— Самая старшая его дочь, Нанца, до двадцати двух лет ходила на поденщину. В один прекрасный день она обозлилась и заявила, что не собирается всю жизнь гнуться в три погибели и выпалывать сорняки на чужих полях. Уехала. Вначале в Триест, а оттуда — в Египет, где и зачахла через четыре года… Одному богу ведомо, как там женщины зарабатывают себе на хлеб? — в раздумье произнесла она и посмотрела на меня исподлобья. — Тебе это лучше известно, ты же поколесил по свету.
— Известно, — кивнул я. — Но, может быть, все было не так плохо.
— Может быть. Но говорили и так. Да ты знаешь, как бывает: если надо посыпать женщину навозом, каждый бабий язык превращается в навозные вилы… Ладно, оставим это, лучше я расскажу, что было дальше. Их сына, Наца, арестовали, у него нашли запрещенные книги и журналы. Осудили на шесть лет. А у парня было слабое здоровье, он ночи напролет сидел над книгами. Говорят, даже стихи сочинял, во всяком случае, парни его дразнили и называли Грегорчичем[83]
. Умер он через три года в Южной Италии. Я слышала, там болотистые и очень нездоровые места.Я кивнул.
— Вот так у Обрекара осталось всего три сына: Нейц, Стане и Мирко. Всех троих забрали в солдаты, как только началась война. И отправили в штрафные батальоны. Младшего из них унесла на тот свет малярия, в Сардинии, еще в сорок первом.
— Тяжелые испытания.
— Тяжелые. Но они его не свалили. Он только ворчал: «Всегда-то моих парней преследовали, на всех фронтах они дрались и умирали, а сейчас, когда пришло время впрямь взяться за винтовку, их нет. Ни одного, а ведь было шестеро». Видишь, как продуманно, как лицемерно нас истребляли и изгоняли из родных мест! — воскликнула тетя, и в глазах ее сверкнула огнем святая ненависть, объединяющая униженных и обиженных.
— Такой у них был план, — пояснил я. — В сердце Европы живем. На очень важном перекрестке. Не только Италии, а всему грабительскому западному миру мы — помеха…
— Правильно! — возмущенно подтвердила тетя. — Поэтому нас и резали на части! Поэтому нас в конце прошлой войны и продали Италии!
— Именно поэтому три дня назад мы должны были оставить Триест!
Тетя ахнула, как будто у нее закололо в груди. Нахмурила брови и шумно вздохнула. Хотела что-то сказать, но передумала, потому что ее взгляд остановился на фотографии Обрекара. Она долго смотрела на нее и уже спокойно сказала:
— Впрочем, на этом жизнь не кончается. И Триест они не отрежут и не унесут с собой в кармане. Он нас дождется!
— Дождется! — согласился я и поторопил ее. — А теперь рассказывай дальше!

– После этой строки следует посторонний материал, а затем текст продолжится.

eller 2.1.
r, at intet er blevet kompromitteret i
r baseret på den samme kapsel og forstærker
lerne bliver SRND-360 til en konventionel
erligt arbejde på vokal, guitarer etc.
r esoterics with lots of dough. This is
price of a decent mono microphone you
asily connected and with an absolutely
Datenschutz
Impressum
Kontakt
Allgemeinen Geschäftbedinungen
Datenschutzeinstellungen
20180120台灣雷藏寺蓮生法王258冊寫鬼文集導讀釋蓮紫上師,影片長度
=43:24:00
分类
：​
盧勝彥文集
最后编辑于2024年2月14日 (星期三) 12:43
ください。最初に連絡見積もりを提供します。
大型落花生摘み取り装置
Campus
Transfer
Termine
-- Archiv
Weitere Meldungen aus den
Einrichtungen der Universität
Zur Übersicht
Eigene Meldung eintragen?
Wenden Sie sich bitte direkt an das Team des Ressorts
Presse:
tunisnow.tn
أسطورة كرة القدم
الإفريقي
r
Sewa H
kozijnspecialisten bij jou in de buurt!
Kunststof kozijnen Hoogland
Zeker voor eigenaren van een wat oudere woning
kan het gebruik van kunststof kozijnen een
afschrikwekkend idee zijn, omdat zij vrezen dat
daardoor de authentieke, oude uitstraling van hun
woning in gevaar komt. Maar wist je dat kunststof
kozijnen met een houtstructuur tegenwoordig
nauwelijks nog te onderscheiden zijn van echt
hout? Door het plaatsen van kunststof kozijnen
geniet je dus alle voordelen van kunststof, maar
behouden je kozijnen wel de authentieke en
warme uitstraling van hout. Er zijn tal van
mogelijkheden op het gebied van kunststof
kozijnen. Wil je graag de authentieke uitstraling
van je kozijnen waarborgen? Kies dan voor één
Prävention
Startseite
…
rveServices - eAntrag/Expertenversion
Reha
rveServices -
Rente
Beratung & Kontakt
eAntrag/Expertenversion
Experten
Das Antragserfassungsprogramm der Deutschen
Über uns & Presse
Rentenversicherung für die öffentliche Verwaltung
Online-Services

— Правильно! — подскочила она на стуле. — На чем я остановилась? Вспомнила. Я хотела рассказать тебе об Иванке. Она была швеей. Задорная и красивая как куколка. Влюбилась в командира роты карабинеров. Разумеется, у Обрекара было очень тяжело на душе. Можешь себе представить. Он умолял ее, говорил о Нанде и Наце, просил, ругал ее ругательски, даже слушать было тошно. Куколка кинулась к нему в ноги и заявила, что больше так не может. И уехала с карабинером. Но счастлива она не была. Пять лет назад умерла и послала Обрекару своего семилетнего сына. Мальчишка оказался черный, как цыган, а глаза у него были материнские, голубые и красивые. «Глаза у него наши», — сказала Обрекарица. «Что есть, то есть, — согласился Обрекар, — только бы не был тупоумный». «Снова ты за свое!» — разозлилась Обрекарица, которая помнила его брюзжание — как только у Обрекаров рождался ребенок, он ворчал: «Когда ребенок рождается, скоро можно понять, какой он будет: не хромой, руки на месте, слышит, не слепой, горба нет, только вот в голову ему не заглянешь. А у бедняков именно такая беда часто случается». Ребенок не стал тупоумным. Совсем наоборот. Он был умным. По сути дела даже мудрым. Звали его Борис. Старики привязались к нему и ждали, может кто из детей вернется. Но ни один не вернулся. До сих пор. Нейц прислал письмо из южной Франции, где вкалывал на английскую армию, а Стане написал из Америки — он там в лагере для итальянских военнопленных. Что же это такое? — возмутилась тетя. — Двадцать пять лет мы боролись за освобождение, были союзниками, когда союзников и в помине не было, а сейчас эти же союзники прячут наших в лагерь для пленных, даже для итальянских военнопленных. Как от такого крови не закипеть! — Она махнула рукой. — Впрочем, сейчас мы говорили о…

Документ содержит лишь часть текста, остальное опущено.